A soft track at Randwick last Saturday paved the way for Scone mare Ballinderry Sal to spring a surprise in the Class 3 TAB Highway Handicap (1400m).
The five-year-old Dissident mare is unplaced from seven starts on good tracks but has the formidable record of six starts for four wins and a second on soft and heavy.
Punters might have thought last Saturday’s soft 6 wasn’t wet eough for her, because she drifted from $21 to $31 despite having won at her previous start, in a 1400-metre benchmark 58 at her home track.
“She loves the sting out of the ground,” said trainer Rod Northam.
“When she won at Scone, we thought she only had one more chance at a Highway because she’s won three races, so we targeted this.”
Ballinderry Sal was ridden by Dylan Gibbons, who has only just returned to race riding after having been sidelined for several months following a shoulder reconstruction.
He rode the winner at a kilo over her allotted weight of 54 kilos, which had nothing to do with his shoulder injury, but a lot to do with the jockey’s visit to the Royal Sydney Show the previous day.
“I had to ride a kilo over because I enjoyed the Easter Show a bit too much yesterday,” Gibbons admitted.
In fairness to Gibbons, Ballinderry Sal was the second emergency for the race and appeared unlikely to get a run when he headed off to the show.
Nock back, eyeing title
Another Scone trainer to record a metropolitan win on Easter Saturday was Brett Cavanough, who took out the 1400-metre Class 3 at Eagle Farm with the three-year-old Merchant Gold ($12), ridden by Damien Thornton.
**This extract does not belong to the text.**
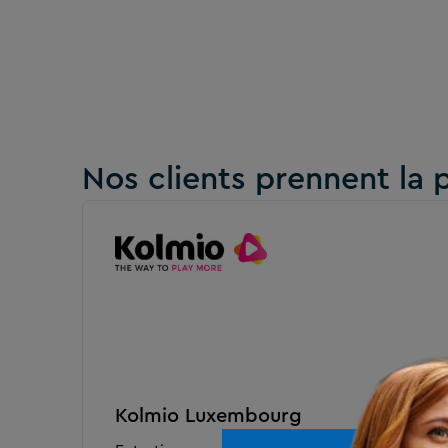
Nos clients prennent la 
Kolmio Luxembourg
Still on Cavanough, apprentice Braith Nock has returned to his stable after a three-month stint in Sydney with Peter Snowden, during which time he rode 20 winners from 88 rides in the metropolitan area, leaving him just two wins behind Molly Bourke in the race for this season’s apprentice championship.
“I’ve knocked quite a few wins off in a short period of time,” Nock said. “(The title) is definitely within striking distance now so we’ll go with it and see what we can do.
“It wasn’t necessarily our aim — if anything, it was to be next season — but we’re quite close now so we might as well go for it.”
A few to follow …
The trend of city stables winning country cups continued the previous day at Albury, with the 2000-metre Albury Gold Cup won by the Chris Waller-trained Matusalem ($5.50) from three Victorian raiders — Beltoro, My Brothers Keeper and Gregolimo. Reece Jones was the winning rider.
At Moruya on Easter Saturday, local trainer Natalie Jarvis led in a winning double while apprentices Sinead Peebles and Rebecca Bronette Prag rode a double apiece.
The same afternoon at Kembla Grange, the Chris Waller-trained filly Kilkenny justified her short price ($1.35), careering away to an eight-length win in the 1500-metre maiden plate.
Sure, it was just a maiden, but given her dominance and the fact that she comes from the all powerful Waller stable, she looks like one to follow.
At the Nowra meeting on Sunday, Goulburn’s Pat Murphy and Warwick Farm-based Amanda Turner each trained a double to share the honours.
Murphy trained the first two winners on the program. The second, Sparklenglitter, scored a most impressive 4½-length win as $2.30 favourite in the 1000-metre Class 1 with Richard Bensley in the saddle.
The All Too Hard mare is unbeaten from two starts and should prove worth following.
At Mudgee the same afternoon the Scott Singleton-trained $2.10 favourite Zoomorphic won the $50,000 Super Maiden (1400m) in similarly dominant fashion under Mitchell Bell, putting 5¼ lengths between him and runner-up Magic Sorcerer.
It was the four-year-old’s 10th start but now that he’s broken through he could pay to follow.
In the following race, the 1100-metre maiden, the Jarrod Austin-trained Rotho Bro ($5) recorded a comfortable 3¼-length win under Aaron Bullock with a further three lengths to third.
The winner, a three-year-old Rothesay colt, was resuming from a spell and having just his second race start, so is likely to take improvement from the run.
Another to impress was Deion ($6.50), who won the 1200-metre Class 2 by 3¼ lengths with apprentice Tilly McCarroll in the saddle. The win brought up a double for McCarroll, who’d earlier taken out the 1200-metre maiden aboard Maktabi ($31) for Scone trainer Sandra Ollerton.
Cups galore
Anzac Day is cup day at Nyngan in the centre of the state, with the main race over 1400 metres.
Saturday sees country cups at Leeton in the Riverina and at Merriwa in the Upper Hunter, the features over 1600 and 1350 metres respectively. On the same afternoon in the South West Slopes, the Southern District Picnic Race Club will conduct its annual meeting, featuring the 1400-metre Cootamundra Picnic Cup.
On Sunday at Narromine, the 1300-metre Narromine Diggers Cup will be the feature race.